Data supplied:
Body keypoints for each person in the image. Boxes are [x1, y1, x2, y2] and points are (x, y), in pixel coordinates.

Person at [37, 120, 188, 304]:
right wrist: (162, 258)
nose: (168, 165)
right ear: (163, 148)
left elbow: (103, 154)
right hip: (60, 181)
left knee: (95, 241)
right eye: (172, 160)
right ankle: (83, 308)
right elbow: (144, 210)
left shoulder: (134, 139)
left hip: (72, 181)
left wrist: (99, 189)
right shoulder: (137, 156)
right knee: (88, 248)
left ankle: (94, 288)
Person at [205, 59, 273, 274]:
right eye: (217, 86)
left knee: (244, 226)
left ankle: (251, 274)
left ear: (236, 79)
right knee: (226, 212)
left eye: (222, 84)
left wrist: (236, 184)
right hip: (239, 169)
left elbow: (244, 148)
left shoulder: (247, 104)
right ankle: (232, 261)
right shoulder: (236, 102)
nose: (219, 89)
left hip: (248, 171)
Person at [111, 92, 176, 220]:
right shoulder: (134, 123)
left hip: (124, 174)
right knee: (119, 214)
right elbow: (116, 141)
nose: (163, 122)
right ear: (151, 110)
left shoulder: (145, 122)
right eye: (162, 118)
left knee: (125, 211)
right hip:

Task prompt: Whenever a line in the entries above includes the word "knee", pull that line out.

Response box:
left knee: (95, 241)
right knee: (88, 248)
left knee: (244, 226)
right knee: (226, 212)
right knee: (119, 214)
left knee: (125, 211)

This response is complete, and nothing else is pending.